Aplicando os princípios da educação financeira em casa
A aprendizagem sobre educação financeira pode ser fortalecida com a participação da família, especialmente por meio de situações vivenciadas no dia a dia. Conversas durante as compras do mês, o uso consciente dos recursos financeiros, a definição de pequenas metas ou até decisões relacionadas ao reaproveitamento de materiais ajudam crianças e adolescentes a compreender que o dinheiro está diretamente ligado a escolhas, prioridades e consequências.
Luana Baier dá alguns exemplos de atividades para aplicar os princípios da educação financeira em casa:
1. Necessidades x desejos
Saber diferenciar o que precisamos do que apenas queremos é uma das bases para uma relação equilibrada com o dinheiro. E essa distinção pode — e deve — ser ensinada desde cedo, em situações cotidianas simples.
“Quando for às compras com a criança, em vez de apenas colocar os produtos no carrinho, dê a ela uma missão. Antes de sair, façam juntos uma lista dos itens que precisam ser comprados. Então, quando ela pedir algo extra, pergunte: ‘Isso é uma necessidade? Ou isso é um desejo e queremos apenas por prazer?’”, explica a especialista. Essa é uma forma de aplicar o pilar do consumo consciente, que ensina a criança a priorizar o que é uma necessidade e entender que o recurso é finito, nesse caso, o dinheiro.

2. O grande sonho
Uma das prerrogativas da educação financeira é incentivar o planejamento. Então, em vez de apenas dar dinheiro à criança, sem falar sobre destino ou objetivo, procure conversar com ela e identificar objetivos de curto prazo, como um brinquedo, um livro ou um passeio. Cole uma foto desse objetivo no pote ou no cofrinho que será usado para guardar o dinheiro. “Isso ensina a espera gratificada e o planejamento financeiro. A criança aprende que poupar é uma ferramenta para realizar escolhas futuras”, explica Luana Baier.

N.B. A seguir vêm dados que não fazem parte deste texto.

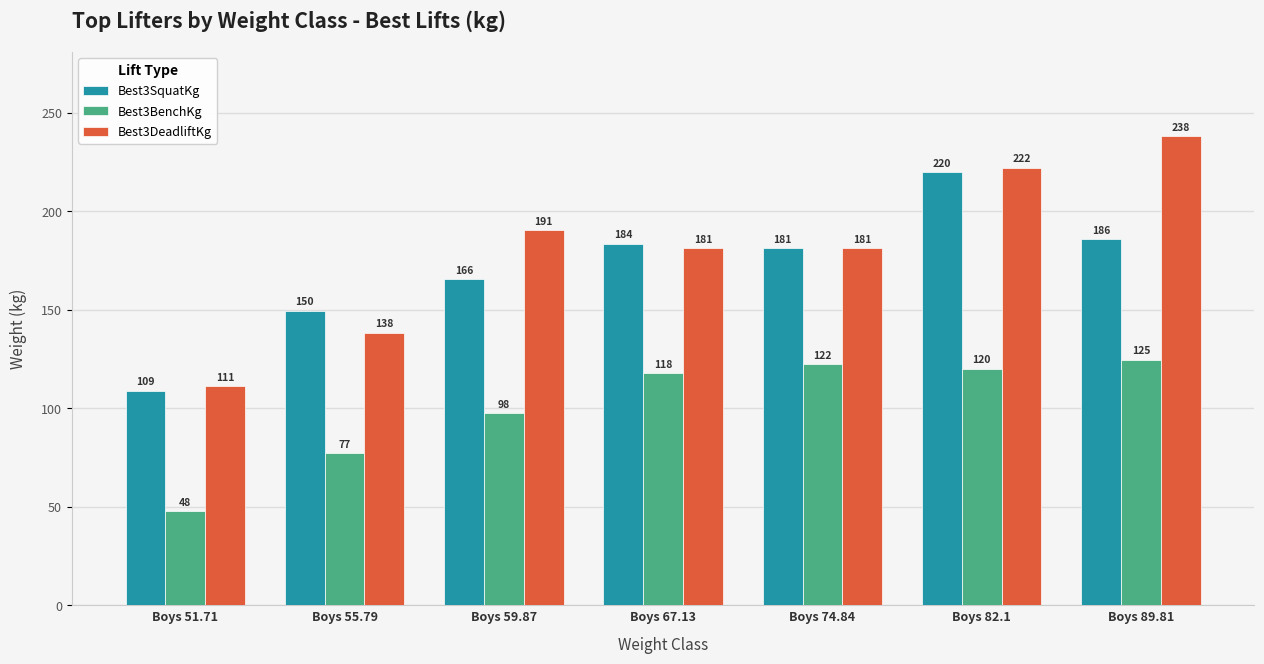

What is the label of the 5th bar from the left?

Boys 74.84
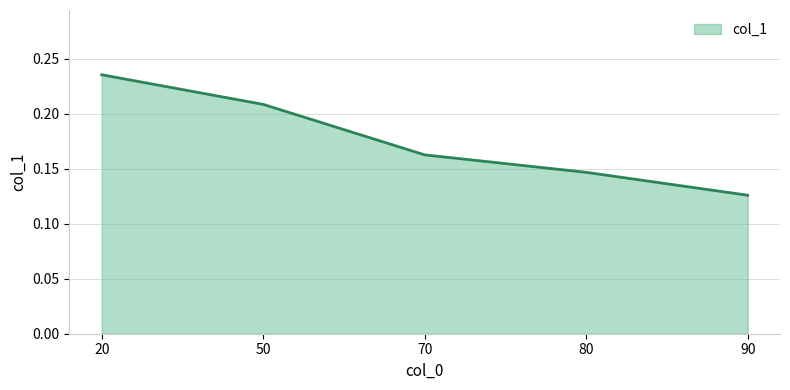

Rank the categories by value from lowest to highest.

90, 80, 70, 50, 20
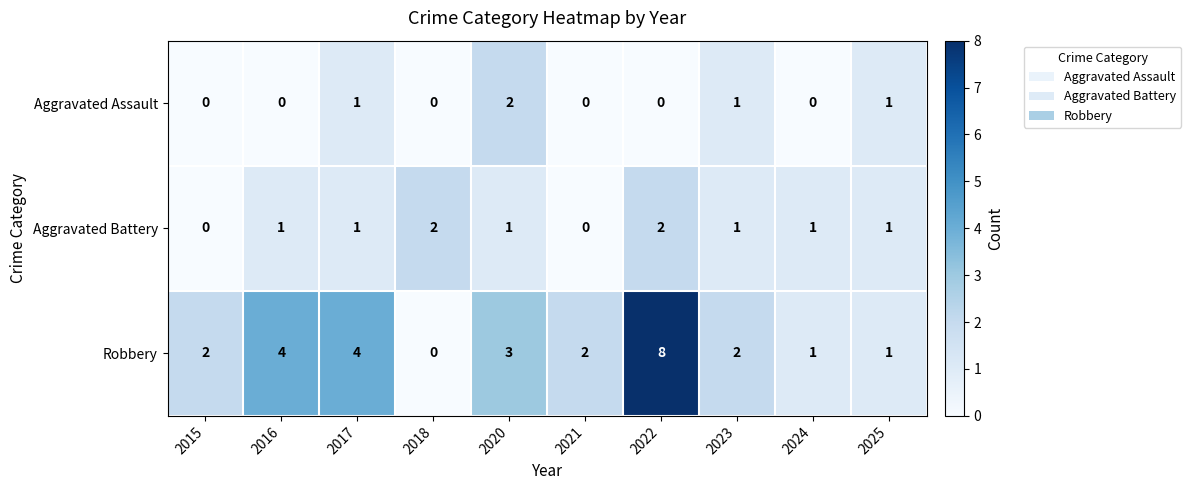

What is the sum of all Robbery values?

27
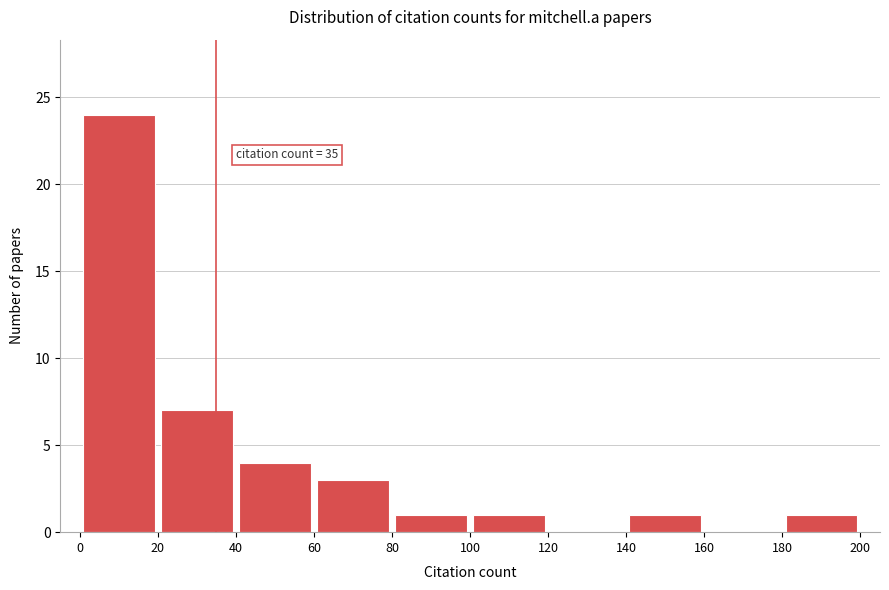

Which range on the x-axis has the tallest bar?

0 to 20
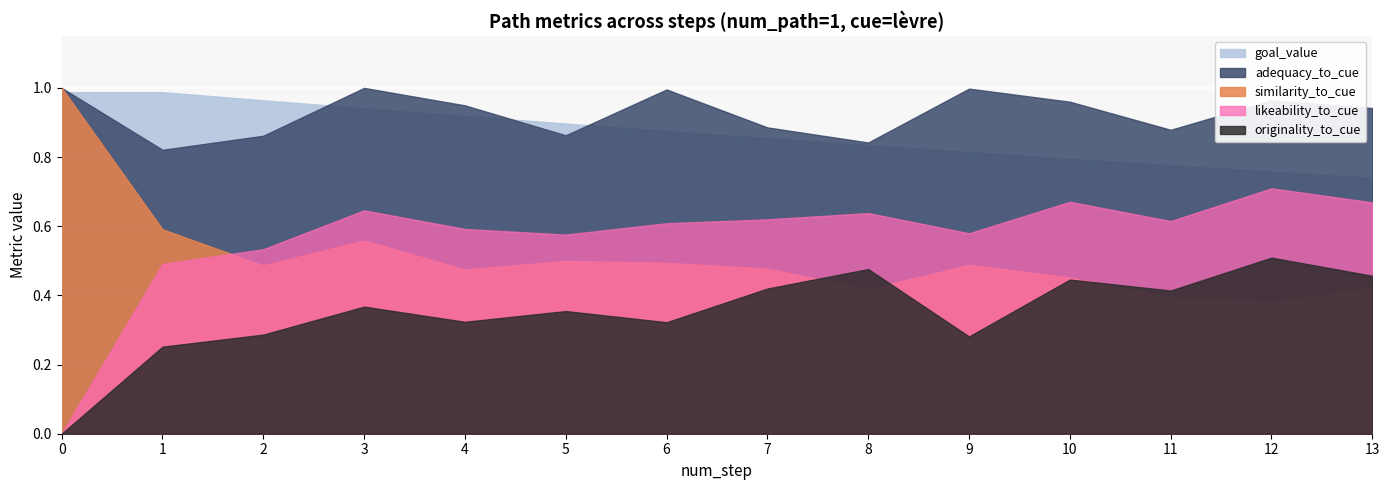

Rank the series at 12 from lowest to highest value.

similarity_to_cue, originality_to_cue, likeability_to_cue, goal_value, adequacy_to_cue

3. Orçamento de pequenas decisões
Luana Baier lembra que as crianças precisam exercitar a autonomia, mas com algum tipo de supervisão. “Dê autonomia para a criança em situações controladas. Diga a ela, por exemplo: ‘temos R$ 30,00 para escolher o lanche do piquenique de hoje. O que compensa mais comprar?’. E, então, deixe que ela compare sozinha preços e marcas”, aconselha.
Situações como essa trabalham a tomada de decisão e a responsabilidade. Ao errar — por exemplo, comprando algo caro que acaba rápido —, os pequenos aprendem as consequências das escolhas que fazem em um ambiente seguro, desenvolvendo autonomia crítica.
Educação financeira vai além do aprendizado ligado ao dinheiro
A especialista reforça, no entanto, que a educação financeira vai muito além do aprendizado relacionado ao dinheiro. Esse é um tema que envolve o desenvolvimento de hábitos, valores e competências que contribuem para escolhas mais conscientes e responsáveis ao longo da vida. Com crianças de até dez anos, isso pode ser trabalhado por meio de experiências simples e significativas, como o reaproveitamento de alimentos em receitas – utilizando cascas de frutas para preparar geleias, bolos e outras receitas.
Com crianças e adolescentes de dez a 14 anos, é possível ampliar essa discussão por meio da construção de composteiras, da criação de hortas em casa ou nas comunidades, da análise de rótulos de produtos e da reflexão sobre temas que relacionam saúde, consumo e sustentabilidade, por exemplo.
Essa perspectiva está alinhada ao conceito da Organização para a Cooperação e Desenvolvimento Econômico (OCDE). A educação financeira é o processo pelo qual indivíduos e sociedades desenvolvem conhecimentos, valores e competências que lhes permitem compreender oportunidades e riscos, tomar decisões informadas, buscar orientação quando necessário e adotar práticas que contribuam para seu bem-estar e para a construção de uma sociedade mais responsável e comprometida com o futuro. Dessa forma, ela não se limita à gestão de recursos monetários, mas abrange também o consumo consciente, o uso responsável dos recursos naturais, a valorização da saúde e o desenvolvimento da cidadania.